Building Browser Agents: Architecture, Security, and Practical Solutions
Aram Vardanyan
TL;DR
The paper argues that deploying autonomous browser agents safely in production hinges on architecture rather than mere LLM capability. It introduces a hybrid context management approach (accessibility-tree snapshots plus selective vision), a robust execution layer with a stable element-ref system and bulk actions, and deterministic safety boundaries that enforce specialization and domain allowlisting. Production validation on the WebGames benchmark shows ~85% success across 53 challenges, substantially higher than prior browser agents and approaching human performance, while revealing remaining gaps in advanced vision, real-time interaction, and precision control. The work emphasizes specialization, memory-efficient context handling, and programmatic safety as the practical path forward for reliable, secure autonomous web automation. The findings suggest that future progress will come from architectural discipline and domain-specific configurations rather than chasing universal general intelligence, with significant implications for security, cost, and real-world applicability.
Abstract
Browser agents enable autonomous web interaction but face critical reliability and security challenges in production. This paper presents findings from building and operating a production browser agent.

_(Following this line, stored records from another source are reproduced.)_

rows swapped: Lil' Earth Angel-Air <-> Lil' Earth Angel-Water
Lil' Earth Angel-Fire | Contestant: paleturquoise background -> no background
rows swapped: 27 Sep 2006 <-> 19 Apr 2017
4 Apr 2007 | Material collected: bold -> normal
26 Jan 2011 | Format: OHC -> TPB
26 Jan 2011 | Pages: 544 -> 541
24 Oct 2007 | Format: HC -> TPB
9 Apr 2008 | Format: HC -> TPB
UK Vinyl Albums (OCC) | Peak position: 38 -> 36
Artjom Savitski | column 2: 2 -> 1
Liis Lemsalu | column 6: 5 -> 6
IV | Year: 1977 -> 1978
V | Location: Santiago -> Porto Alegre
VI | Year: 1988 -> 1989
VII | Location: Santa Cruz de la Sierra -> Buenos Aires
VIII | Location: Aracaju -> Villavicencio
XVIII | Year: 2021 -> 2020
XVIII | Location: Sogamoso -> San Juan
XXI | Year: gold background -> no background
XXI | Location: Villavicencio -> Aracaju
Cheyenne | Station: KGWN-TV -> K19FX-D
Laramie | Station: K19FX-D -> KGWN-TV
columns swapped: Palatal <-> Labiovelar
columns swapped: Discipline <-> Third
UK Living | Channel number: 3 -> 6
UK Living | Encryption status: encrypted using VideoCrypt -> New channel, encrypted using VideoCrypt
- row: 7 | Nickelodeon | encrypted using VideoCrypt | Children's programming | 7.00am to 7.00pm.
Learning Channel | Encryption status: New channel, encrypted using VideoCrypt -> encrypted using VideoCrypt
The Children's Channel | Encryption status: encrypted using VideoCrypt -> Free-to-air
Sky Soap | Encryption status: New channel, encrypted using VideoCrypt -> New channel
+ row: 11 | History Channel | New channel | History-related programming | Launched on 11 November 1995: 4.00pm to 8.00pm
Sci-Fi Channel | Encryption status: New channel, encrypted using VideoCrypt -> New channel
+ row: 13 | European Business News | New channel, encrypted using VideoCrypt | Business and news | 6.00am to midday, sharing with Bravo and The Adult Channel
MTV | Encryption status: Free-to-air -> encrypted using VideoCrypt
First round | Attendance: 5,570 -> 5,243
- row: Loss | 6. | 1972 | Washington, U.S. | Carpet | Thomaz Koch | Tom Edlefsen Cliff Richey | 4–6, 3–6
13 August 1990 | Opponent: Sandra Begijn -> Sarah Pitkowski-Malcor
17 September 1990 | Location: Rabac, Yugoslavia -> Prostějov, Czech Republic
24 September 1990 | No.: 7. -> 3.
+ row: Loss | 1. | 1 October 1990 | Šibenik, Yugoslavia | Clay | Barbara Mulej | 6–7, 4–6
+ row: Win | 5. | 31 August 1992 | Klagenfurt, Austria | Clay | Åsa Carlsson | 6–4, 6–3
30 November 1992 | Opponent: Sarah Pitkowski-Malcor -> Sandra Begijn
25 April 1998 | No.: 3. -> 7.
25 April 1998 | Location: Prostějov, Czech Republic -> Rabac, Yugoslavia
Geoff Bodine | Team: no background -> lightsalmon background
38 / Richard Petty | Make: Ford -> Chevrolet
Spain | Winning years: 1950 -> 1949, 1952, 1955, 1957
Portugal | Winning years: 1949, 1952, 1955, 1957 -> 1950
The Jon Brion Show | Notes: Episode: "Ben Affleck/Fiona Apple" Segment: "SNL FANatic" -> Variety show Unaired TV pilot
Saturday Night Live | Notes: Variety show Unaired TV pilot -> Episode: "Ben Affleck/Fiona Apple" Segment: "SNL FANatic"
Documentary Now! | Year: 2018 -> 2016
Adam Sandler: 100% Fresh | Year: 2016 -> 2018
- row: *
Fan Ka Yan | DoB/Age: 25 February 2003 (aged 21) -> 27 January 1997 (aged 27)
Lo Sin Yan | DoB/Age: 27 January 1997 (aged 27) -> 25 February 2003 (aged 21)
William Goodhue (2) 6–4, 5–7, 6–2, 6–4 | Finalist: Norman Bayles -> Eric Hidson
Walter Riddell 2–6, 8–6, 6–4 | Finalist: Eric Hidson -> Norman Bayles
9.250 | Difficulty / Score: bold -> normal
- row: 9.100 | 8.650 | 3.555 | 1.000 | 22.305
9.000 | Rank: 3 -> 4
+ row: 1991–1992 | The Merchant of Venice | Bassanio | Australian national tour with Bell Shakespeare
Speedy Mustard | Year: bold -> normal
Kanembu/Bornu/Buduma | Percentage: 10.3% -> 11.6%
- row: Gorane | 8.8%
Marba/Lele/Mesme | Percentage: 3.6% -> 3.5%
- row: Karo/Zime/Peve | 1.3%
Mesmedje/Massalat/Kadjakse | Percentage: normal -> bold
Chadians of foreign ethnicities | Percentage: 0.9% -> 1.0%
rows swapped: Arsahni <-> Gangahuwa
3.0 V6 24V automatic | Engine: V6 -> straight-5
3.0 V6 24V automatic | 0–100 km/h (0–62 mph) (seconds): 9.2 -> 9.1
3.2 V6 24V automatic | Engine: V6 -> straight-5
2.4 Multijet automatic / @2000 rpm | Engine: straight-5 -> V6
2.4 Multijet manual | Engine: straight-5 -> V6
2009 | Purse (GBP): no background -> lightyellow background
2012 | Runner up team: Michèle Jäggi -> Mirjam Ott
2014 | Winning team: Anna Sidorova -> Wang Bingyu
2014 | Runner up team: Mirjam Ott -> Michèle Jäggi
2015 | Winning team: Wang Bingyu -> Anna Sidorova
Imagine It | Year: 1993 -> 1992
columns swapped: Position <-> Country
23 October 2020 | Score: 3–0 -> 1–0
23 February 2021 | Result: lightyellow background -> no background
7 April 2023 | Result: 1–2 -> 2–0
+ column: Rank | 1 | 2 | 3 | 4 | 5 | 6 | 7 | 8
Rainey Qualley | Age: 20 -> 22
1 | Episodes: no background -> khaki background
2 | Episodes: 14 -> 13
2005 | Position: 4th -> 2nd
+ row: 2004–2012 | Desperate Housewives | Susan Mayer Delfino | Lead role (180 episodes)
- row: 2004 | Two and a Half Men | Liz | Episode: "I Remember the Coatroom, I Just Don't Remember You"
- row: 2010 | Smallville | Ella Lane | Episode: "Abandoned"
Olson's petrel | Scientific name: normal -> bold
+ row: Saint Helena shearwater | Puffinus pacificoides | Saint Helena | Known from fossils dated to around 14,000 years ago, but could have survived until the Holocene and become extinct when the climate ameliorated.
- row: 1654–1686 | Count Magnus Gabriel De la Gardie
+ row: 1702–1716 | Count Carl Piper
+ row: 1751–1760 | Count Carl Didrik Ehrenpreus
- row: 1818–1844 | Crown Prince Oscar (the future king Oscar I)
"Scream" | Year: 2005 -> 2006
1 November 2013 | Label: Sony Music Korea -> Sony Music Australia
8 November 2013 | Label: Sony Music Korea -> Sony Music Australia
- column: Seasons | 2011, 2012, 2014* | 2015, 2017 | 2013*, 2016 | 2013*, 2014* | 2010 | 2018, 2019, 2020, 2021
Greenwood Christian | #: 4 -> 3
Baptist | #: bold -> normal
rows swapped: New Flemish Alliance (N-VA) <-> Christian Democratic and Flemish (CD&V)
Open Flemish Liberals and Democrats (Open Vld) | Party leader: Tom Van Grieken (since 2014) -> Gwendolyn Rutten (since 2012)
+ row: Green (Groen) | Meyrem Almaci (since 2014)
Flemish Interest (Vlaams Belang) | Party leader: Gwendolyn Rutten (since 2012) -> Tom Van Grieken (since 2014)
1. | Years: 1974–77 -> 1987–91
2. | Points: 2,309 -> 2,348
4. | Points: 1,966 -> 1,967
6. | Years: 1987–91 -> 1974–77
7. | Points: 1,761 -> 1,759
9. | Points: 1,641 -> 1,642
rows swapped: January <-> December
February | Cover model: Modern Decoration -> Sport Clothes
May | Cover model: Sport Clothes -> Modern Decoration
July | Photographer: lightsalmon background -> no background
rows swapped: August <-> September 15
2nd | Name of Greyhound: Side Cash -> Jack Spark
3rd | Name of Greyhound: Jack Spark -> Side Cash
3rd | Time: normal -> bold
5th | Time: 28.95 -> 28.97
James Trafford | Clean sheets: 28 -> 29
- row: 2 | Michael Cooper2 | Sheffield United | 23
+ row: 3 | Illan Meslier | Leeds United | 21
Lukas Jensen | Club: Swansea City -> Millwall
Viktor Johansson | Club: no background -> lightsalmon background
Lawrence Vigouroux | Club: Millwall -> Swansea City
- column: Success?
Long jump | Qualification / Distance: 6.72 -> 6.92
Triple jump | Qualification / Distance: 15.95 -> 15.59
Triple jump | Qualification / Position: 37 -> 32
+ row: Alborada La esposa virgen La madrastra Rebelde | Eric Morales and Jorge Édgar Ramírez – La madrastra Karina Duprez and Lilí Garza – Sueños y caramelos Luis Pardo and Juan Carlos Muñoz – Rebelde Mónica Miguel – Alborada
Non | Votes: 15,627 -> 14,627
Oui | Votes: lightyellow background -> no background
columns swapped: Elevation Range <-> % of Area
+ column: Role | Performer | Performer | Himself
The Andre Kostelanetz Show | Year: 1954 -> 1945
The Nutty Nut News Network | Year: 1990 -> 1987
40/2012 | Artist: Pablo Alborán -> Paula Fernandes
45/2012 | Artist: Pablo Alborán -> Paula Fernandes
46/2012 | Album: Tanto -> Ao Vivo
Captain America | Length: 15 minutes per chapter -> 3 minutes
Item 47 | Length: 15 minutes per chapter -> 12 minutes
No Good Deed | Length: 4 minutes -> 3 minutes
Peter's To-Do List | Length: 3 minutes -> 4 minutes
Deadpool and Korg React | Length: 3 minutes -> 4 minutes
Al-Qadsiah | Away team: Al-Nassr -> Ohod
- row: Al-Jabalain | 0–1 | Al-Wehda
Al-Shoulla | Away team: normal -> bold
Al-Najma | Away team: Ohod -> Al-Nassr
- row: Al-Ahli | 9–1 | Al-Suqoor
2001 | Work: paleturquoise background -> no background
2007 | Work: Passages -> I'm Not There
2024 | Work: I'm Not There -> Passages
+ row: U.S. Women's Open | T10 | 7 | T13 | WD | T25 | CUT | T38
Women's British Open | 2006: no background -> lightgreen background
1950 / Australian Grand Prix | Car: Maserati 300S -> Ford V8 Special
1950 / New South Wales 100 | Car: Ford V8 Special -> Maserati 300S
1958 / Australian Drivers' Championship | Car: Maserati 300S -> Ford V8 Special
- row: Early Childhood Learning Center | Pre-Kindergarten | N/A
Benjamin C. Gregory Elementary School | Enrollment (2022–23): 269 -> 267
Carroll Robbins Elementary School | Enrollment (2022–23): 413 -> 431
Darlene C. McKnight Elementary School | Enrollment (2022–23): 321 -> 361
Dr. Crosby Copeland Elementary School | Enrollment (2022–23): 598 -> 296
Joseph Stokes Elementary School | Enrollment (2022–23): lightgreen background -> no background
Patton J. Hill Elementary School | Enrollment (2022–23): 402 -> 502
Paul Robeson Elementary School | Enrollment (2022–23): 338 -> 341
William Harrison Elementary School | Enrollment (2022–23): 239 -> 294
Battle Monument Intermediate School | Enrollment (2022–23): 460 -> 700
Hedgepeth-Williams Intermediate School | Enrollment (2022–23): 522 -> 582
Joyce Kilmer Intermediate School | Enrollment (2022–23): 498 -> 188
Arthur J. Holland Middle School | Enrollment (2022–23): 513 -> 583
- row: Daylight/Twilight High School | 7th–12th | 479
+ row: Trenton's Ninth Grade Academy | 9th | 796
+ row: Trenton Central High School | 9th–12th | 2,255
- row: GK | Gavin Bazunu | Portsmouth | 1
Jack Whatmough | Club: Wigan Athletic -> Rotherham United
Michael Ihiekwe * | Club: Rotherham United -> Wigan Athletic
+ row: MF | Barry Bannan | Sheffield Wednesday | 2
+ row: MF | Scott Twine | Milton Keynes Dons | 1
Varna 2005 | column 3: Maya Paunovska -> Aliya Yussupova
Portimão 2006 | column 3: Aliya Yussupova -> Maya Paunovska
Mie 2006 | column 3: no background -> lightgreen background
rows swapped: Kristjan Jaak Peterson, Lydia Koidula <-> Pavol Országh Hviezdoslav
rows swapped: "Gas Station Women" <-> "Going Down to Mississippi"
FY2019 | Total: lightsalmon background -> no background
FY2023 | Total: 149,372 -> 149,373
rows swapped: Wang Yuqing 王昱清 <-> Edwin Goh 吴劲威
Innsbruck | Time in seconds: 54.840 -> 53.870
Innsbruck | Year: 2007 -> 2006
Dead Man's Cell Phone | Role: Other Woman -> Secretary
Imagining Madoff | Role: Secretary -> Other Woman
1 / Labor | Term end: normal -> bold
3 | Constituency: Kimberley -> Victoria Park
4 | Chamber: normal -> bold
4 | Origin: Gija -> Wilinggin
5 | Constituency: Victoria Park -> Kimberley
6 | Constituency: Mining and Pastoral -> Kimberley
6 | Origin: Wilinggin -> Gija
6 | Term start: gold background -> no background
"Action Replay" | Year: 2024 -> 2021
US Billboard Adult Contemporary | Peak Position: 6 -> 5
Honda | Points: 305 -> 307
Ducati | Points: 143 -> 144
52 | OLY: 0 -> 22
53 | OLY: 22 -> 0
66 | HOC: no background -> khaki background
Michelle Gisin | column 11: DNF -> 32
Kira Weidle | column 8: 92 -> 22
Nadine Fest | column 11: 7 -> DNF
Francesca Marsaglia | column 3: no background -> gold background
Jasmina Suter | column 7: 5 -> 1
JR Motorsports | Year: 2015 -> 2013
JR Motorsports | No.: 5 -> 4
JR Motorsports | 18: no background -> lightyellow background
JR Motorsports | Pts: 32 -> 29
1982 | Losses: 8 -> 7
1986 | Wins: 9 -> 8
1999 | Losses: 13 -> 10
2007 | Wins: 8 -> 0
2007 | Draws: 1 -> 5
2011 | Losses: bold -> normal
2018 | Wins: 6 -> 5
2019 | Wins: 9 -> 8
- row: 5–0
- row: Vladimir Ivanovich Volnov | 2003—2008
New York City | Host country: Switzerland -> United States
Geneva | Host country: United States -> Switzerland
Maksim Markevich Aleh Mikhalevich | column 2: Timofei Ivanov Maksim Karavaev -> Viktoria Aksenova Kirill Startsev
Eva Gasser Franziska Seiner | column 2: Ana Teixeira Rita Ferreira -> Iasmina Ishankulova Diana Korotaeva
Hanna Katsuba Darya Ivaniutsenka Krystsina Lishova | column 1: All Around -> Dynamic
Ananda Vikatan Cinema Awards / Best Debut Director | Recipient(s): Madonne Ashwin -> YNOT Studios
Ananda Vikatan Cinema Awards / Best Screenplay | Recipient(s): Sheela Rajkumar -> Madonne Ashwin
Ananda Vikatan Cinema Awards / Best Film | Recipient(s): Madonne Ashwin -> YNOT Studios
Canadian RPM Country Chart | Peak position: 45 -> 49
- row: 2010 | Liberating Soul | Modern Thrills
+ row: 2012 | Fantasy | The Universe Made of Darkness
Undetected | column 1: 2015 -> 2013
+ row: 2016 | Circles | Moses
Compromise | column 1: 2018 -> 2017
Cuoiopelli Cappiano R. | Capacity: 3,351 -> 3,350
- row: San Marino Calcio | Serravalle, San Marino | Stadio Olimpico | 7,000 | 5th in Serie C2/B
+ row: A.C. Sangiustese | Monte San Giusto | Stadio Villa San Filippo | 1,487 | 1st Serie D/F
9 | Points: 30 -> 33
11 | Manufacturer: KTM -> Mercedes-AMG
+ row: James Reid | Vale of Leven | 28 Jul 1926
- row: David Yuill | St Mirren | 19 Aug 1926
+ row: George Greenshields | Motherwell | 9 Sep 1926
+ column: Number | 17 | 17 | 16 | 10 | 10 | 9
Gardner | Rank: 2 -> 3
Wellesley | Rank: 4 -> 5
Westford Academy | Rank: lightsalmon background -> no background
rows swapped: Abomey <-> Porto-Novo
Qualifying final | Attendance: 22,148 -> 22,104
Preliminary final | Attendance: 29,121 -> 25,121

The analysis examines where current approaches fail and what prevents safe autonomous operation. The fundamental insight: model capability does not limit agent performance; architectural decisions determine success or failure. Security analysis of real-world incidents reveals prompt injection attacks make general-purpose autonomous operation fundamentally unsafe. The paper argues against developing general browsing intelligence in favor of specialized tools with programmatic constraints, where safety boundaries are enforced through code instead of large language model (LLM) reasoning. Through hybrid context management combining accessibility tree snapshots with selective vision, comprehensive browser tooling matching human interaction capabilities, and intelligent prompt engineering, the agent achieved approximately 85% success rate on the WebGames benchmark across 53 diverse challenges (compared to approximately 50% reported for prior browser agents and 95.7% human baseline).